### Your instructions
What you return must match the entries word for word, minus the pictures.

● ● ●

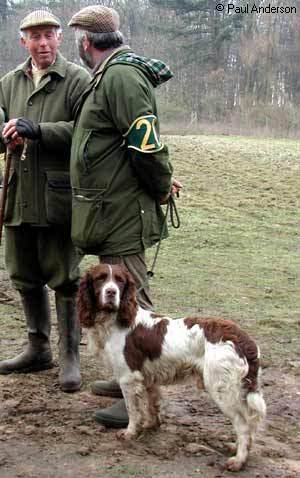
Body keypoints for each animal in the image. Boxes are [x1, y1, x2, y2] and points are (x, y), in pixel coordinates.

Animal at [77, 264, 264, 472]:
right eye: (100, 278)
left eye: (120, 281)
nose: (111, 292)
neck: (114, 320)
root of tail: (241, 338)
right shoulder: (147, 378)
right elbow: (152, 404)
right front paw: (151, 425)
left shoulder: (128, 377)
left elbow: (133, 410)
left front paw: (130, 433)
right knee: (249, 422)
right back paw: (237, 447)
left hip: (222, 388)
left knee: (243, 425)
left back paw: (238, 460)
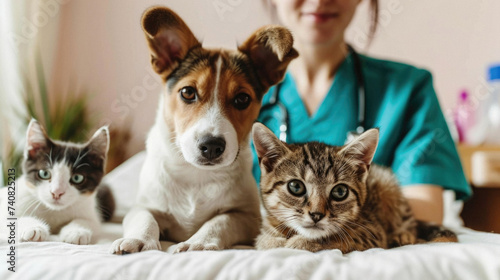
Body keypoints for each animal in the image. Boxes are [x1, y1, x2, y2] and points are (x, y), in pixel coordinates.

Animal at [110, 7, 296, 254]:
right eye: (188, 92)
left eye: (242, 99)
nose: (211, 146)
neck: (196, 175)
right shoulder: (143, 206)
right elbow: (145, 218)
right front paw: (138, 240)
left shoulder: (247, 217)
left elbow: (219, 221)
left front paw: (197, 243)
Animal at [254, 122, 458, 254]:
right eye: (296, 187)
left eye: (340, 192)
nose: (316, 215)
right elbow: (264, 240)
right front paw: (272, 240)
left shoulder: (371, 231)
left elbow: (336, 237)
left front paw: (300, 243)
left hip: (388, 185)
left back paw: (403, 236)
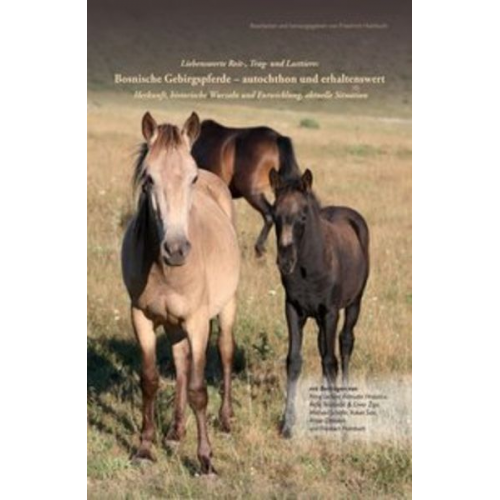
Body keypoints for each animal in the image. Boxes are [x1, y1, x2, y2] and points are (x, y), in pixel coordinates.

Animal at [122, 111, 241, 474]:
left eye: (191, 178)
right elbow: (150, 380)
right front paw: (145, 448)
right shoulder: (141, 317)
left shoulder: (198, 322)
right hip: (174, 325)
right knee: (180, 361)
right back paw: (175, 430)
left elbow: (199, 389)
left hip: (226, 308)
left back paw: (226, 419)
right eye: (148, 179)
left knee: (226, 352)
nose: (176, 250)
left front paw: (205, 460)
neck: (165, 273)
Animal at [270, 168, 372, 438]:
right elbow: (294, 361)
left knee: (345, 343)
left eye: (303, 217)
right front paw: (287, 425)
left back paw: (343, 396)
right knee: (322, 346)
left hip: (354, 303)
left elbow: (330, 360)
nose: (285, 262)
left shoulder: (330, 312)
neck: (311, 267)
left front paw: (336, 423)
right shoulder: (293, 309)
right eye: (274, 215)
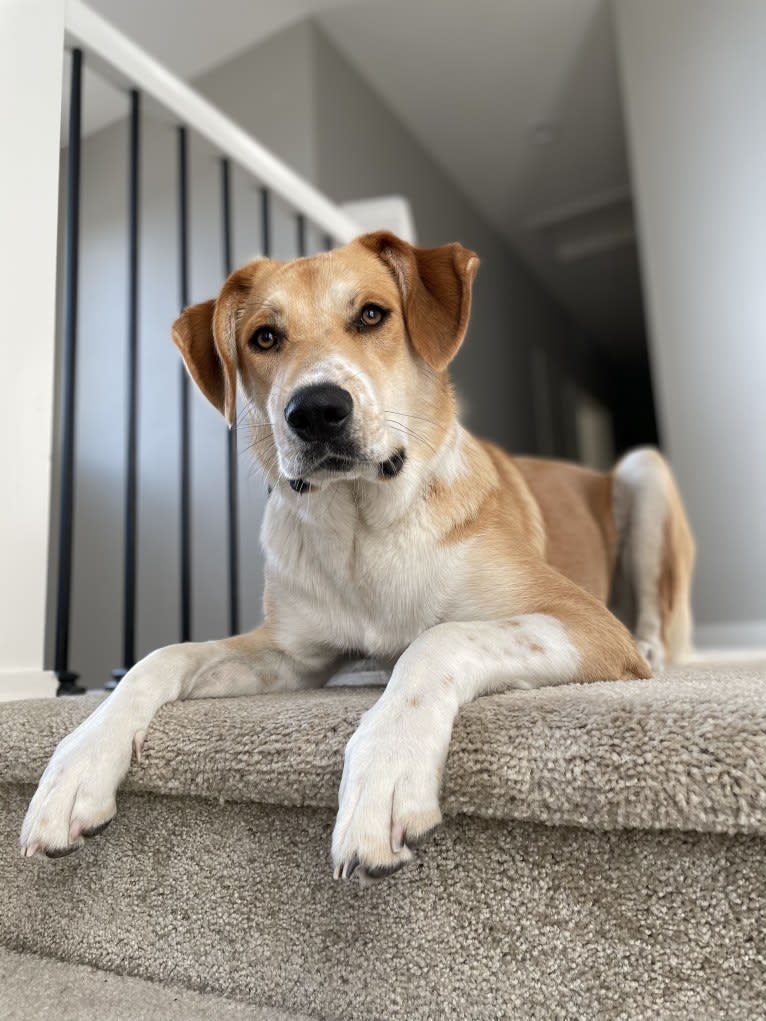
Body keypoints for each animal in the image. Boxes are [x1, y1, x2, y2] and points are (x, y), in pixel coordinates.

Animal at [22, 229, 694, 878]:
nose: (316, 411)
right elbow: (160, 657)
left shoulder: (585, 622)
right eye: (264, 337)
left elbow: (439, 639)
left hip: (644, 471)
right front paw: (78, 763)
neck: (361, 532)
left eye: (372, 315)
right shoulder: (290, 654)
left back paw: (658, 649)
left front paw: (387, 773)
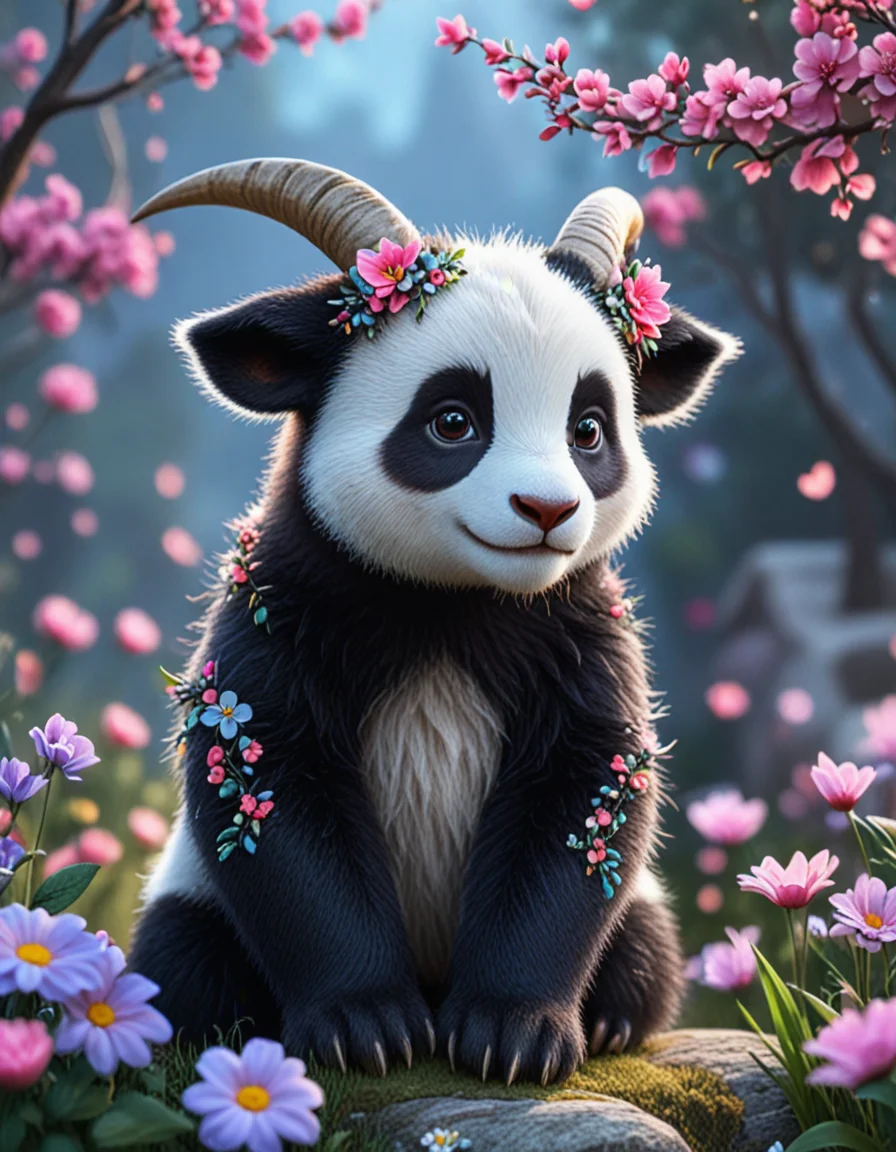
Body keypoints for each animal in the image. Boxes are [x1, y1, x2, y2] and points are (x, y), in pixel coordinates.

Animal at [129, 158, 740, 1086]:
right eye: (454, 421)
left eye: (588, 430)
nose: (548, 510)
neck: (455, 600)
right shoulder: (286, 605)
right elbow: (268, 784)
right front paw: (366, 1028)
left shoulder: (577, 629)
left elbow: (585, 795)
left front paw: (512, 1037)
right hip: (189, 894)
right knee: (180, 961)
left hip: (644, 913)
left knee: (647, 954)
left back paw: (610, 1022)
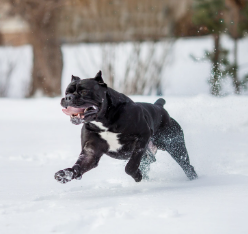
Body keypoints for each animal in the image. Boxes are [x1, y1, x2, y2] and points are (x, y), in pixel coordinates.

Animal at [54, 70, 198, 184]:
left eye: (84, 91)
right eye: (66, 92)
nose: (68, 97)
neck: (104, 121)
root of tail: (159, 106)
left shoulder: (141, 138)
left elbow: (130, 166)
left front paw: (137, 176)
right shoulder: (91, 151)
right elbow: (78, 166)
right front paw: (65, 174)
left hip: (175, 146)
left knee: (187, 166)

● ● ●

### Answer box
Body keypoints for each animal in the image. Boxes are [x1, y1, x2, y2] and points are (x, y), in pixel coordinates.

Animal at [77, 264, 264, 472]:
right eye: (100, 278)
left eye: (120, 281)
nose: (111, 292)
neck: (114, 320)
root of tail: (241, 338)
right shoulder: (147, 378)
right elbow: (152, 404)
right front paw: (151, 425)
left shoulder: (128, 377)
left elbow: (133, 410)
left front paw: (130, 433)
right knee: (249, 422)
right back paw: (237, 447)
left hip: (222, 388)
left knee: (243, 425)
left back paw: (238, 460)
Body keypoints for each animal in the image. Boxes are [x1, y1, x2, y2] and points are (x, y), in pixel coordinates.

Animal at [110, 7, 296, 254]:
right eye: (188, 92)
left eye: (242, 99)
nose: (211, 146)
neck: (196, 175)
right shoulder: (143, 206)
right elbow: (145, 218)
right front paw: (138, 240)
left shoulder: (247, 217)
left elbow: (219, 221)
left front paw: (197, 243)
Animal at [254, 122, 458, 254]:
right eye: (296, 187)
left eye: (340, 192)
nose: (316, 215)
right elbow: (264, 240)
right front paw: (272, 240)
left shoulder: (371, 231)
left elbow: (336, 237)
left front paw: (300, 243)
left hip: (388, 185)
left back paw: (403, 236)
Body keypoints for each animal in the image. Boxes are [x1, y1, x2, y2] and points are (x, y), in pixel coordinates.

Animal at [122, 111, 241, 474]:
left eye: (191, 178)
right elbow: (150, 380)
right front paw: (145, 448)
right shoulder: (141, 317)
left shoulder: (198, 322)
right hip: (174, 325)
right knee: (180, 361)
right back paw: (175, 430)
left elbow: (199, 389)
left hip: (226, 308)
left back paw: (226, 419)
right eye: (148, 179)
left knee: (226, 352)
nose: (176, 250)
left front paw: (205, 460)
neck: (165, 273)
Animal at [270, 168, 372, 438]:
right elbow: (294, 361)
left knee: (345, 343)
left eye: (303, 217)
right front paw: (287, 425)
left back paw: (343, 396)
right knee: (322, 346)
left hip: (354, 303)
left elbow: (330, 360)
nose: (285, 262)
left shoulder: (330, 312)
neck: (311, 267)
left front paw: (336, 423)
right shoulder: (293, 309)
right eye: (274, 215)
Body keypoints for each animal in the image. Boxes are [x1, y1, x2, y2] and points are (x, y), in pixel coordinates.

Animal at [22, 229, 694, 878]:
nose: (316, 411)
right elbow: (160, 657)
left shoulder: (585, 622)
right eye: (264, 337)
left elbow: (439, 639)
left hip: (644, 471)
right front paw: (78, 763)
neck: (361, 532)
left eye: (372, 315)
right shoulder: (290, 654)
left back paw: (658, 649)
left front paw: (387, 773)
Body keypoints for each animal in the image. Boxes are [x1, y1, x2, y2] and points are (x, y), in pixel coordinates.

Animal at [129, 158, 740, 1086]:
right eye: (454, 421)
left eye: (588, 430)
nose: (548, 510)
neck: (455, 600)
right shoulder: (286, 605)
right elbow: (268, 784)
right front paw: (366, 1028)
left shoulder: (577, 629)
left elbow: (585, 795)
left front paw: (512, 1037)
right hip: (189, 894)
right knee: (180, 961)
left hip: (644, 913)
left knee: (647, 954)
left back paw: (610, 1022)
Body keypoints for each animal in the image. Boxes are [x1, y1, x2, y2] and points are (x, y), in pixel coordinates.

Animal at [54, 70, 198, 184]:
left eye: (84, 91)
right eye: (66, 92)
nose: (68, 97)
neck: (104, 121)
root of tail: (159, 106)
left shoulder: (141, 138)
left elbow: (130, 166)
left front paw: (137, 176)
right shoulder: (91, 151)
right elbow: (78, 166)
right front paw: (65, 174)
left hip: (175, 146)
left knee: (187, 166)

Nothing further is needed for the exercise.